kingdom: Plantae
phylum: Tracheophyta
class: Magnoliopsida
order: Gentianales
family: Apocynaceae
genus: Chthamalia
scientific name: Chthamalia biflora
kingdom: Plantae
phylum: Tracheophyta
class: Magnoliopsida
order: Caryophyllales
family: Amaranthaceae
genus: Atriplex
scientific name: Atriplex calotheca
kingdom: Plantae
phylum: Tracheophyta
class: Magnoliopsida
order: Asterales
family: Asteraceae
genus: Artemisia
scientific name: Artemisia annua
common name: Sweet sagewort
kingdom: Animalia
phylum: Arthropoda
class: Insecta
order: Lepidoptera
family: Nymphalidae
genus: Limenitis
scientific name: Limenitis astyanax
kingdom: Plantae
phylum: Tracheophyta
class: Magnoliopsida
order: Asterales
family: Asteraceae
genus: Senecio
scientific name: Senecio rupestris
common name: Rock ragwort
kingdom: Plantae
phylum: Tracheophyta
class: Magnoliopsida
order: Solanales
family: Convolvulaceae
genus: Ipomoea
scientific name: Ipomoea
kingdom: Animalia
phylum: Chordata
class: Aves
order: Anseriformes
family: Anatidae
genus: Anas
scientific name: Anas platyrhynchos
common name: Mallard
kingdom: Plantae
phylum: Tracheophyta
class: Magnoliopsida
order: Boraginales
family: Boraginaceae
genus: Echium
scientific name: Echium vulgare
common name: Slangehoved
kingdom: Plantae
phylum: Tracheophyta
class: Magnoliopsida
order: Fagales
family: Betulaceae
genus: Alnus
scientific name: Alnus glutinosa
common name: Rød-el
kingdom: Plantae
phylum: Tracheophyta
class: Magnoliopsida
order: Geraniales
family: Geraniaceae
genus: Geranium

◆ Written exercise:
Revise the material from its first line through the line with "order: Boraginales", putting "vernacular name" wherever "common name" appears and leaving everything else unchanged.

◆ Solution to this exercise:
kingdom: Plantae
phylum: Tracheophyta
class: Magnoliopsida
order: Gentianales
family: Apocynaceae
genus: Chthamalia
scientific name: Chthamalia biflora
kingdom: Plantae
phylum: Tracheophyta
class: Magnoliopsida
order: Caryophyllales
family: Amaranthaceae
genus: Atriplex
scientific name: Atriplex calotheca
kingdom: Plantae
phylum: Tracheophyta
class: Magnoliopsida
order: Asterales
family: Asteraceae
genus: Artemisia
scientific name: Artemisia annua
vernacular name: Sweet sagewort
kingdom: Animalia
phylum: Arthropoda
class: Insecta
order: Lepidoptera
family: Nymphalidae
genus: Limenitis
scientific name: Limenitis astyanax
kingdom: Plantae
phylum: Tracheophyta
class: Magnoliopsida
order: Asterales
family: Asteraceae
genus: Senecio
scientific name: Senecio rupestris
vernacular name: Rock ragwort
kingdom: Plantae
phylum: Tracheophyta
class: Magnoliopsida
order: Solanales
family: Convolvulaceae
genus: Ipomoea
scientific name: Ipomoea
kingdom: Animalia
phylum: Chordata
class: Aves
order: Anseriformes
family: Anatidae
genus: Anas
scientific name: Anas platyrhynchos
vernacular name: Mallard
kingdom: Plantae
phylum: Tracheophyta
class: Magnoliopsida
order: Boraginales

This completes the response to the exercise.